List tiles of data, sorted by cell.

tiles = gw.list_tiles(
    product="ls5_nbar_albers",
    time=("2001-1-1 00:00:00", "2001-3-31 23:59:59"),
)

The values can be passed to load()

Parameters:

cell_index (tuple[int, int] | None) – The cell index (optional). E.g. (14, -40)
query – see datacube.api.query.Query

Return type:

dict[tuple[int, int, datetime64], Tile]

See also

load()

static load(tile, measurements=None, dask_chunks=None, fuse_func=None, resampling=None, skip_broken_datasets=False)[source]#

Load data for a cell/tile.

The data to be loaded is defined by the output of list_tiles().

This is a static function and does not use the index. This can be useful to minimize the number of database connections when running as a worker in a distributed environment.

See the documentation on using xr with dask for more information.

Parameters:

tile (Tile) – The tile to load.
measurements (Iterable[str] | None) – The names of measurements to load
dask_chunks (Mapping[str, int | Literal['auto']] | None) –
If the data should be loaded as needed using dask.array.Array, specify the chunk size in each output direction.

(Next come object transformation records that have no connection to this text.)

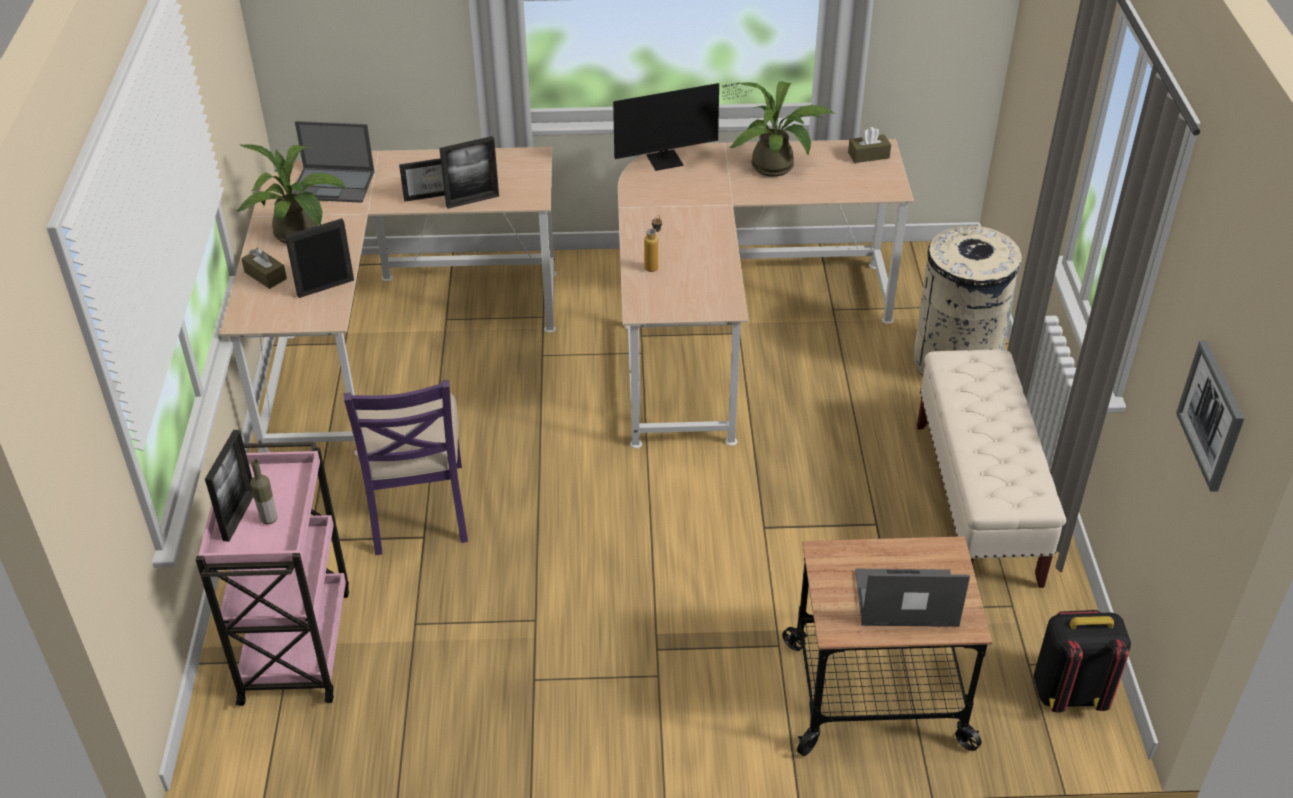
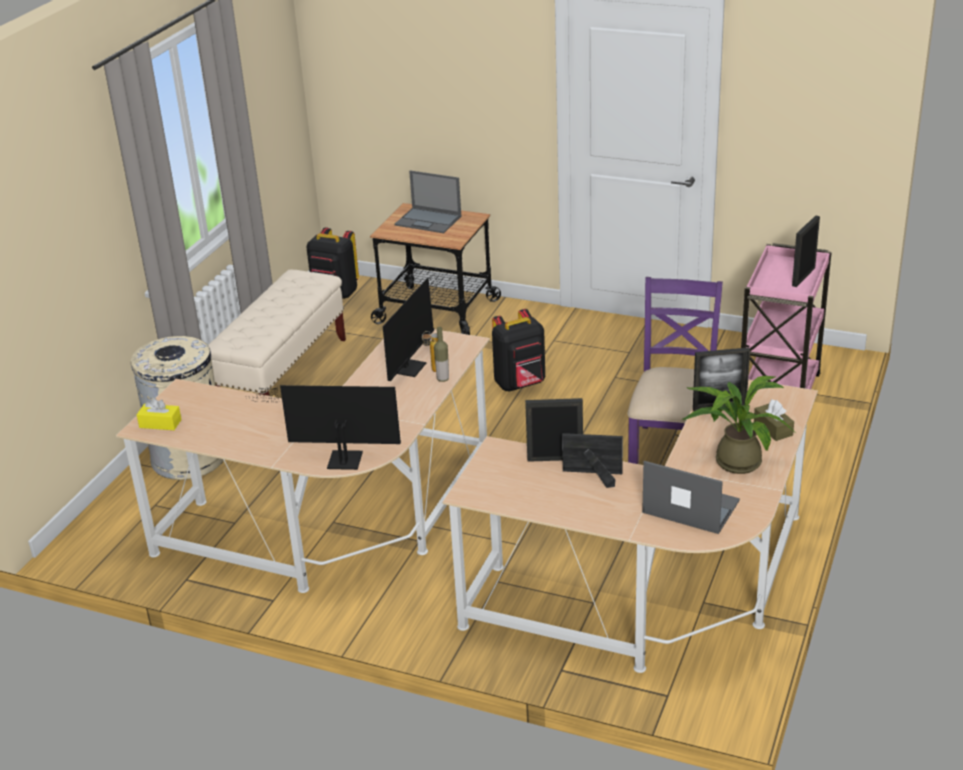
camera: 155 degrees left, 10 degrees down
(269, 519) = (784, 272): bottle -> bottle (443, 379)
(657, 570) = (520, 384): none -> black backpack
(683, 267) = (411, 365): none -> monitor
(778, 168) = (251, 429): potted plant -> none
(868, 155) = (160, 423): brown tissue box -> yellow tissue box
(1212, 415) = (277, 91): picture -> none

See the documentation on using xr with dask for more information.
fuse_func – Function to fuse together a tile that has been pre-grouped by calling list_cells() with a group_by parameter.
resampling (str | dict | None) –
The resampling method to use if re-projection is required, could be configured per band using a dictionary (:meth: load_data)

Valid values are: 'nearest', 'cubic', 'bilinear', 'cubic_spline', 'lanczos', 'average'

Defaults to 'nearest'.
skip_broken_datasets (bool) – If True, ignore broken datasets and continue processing with the data that can be loaded. If False, an exception will be raised on a broken dataset. Defaults to False.

Return type:

Dataset

See also

list_tiles() list_cells()

static tile_sources(observations, group_by)[source]#

Split observations into tiles and group into source tiles

Parameters:

observations – datasets grouped by cell index, like from cell_observations()
group_by (GroupBy) – grouping method, as returned by datacube.api.query.query_group_by()

Return type:

dict[tuple[int, int, datetime64], Tile]

Returns:

tiles grouped by cell index and time

See also

load()

datacube.Datacube.group_datasets()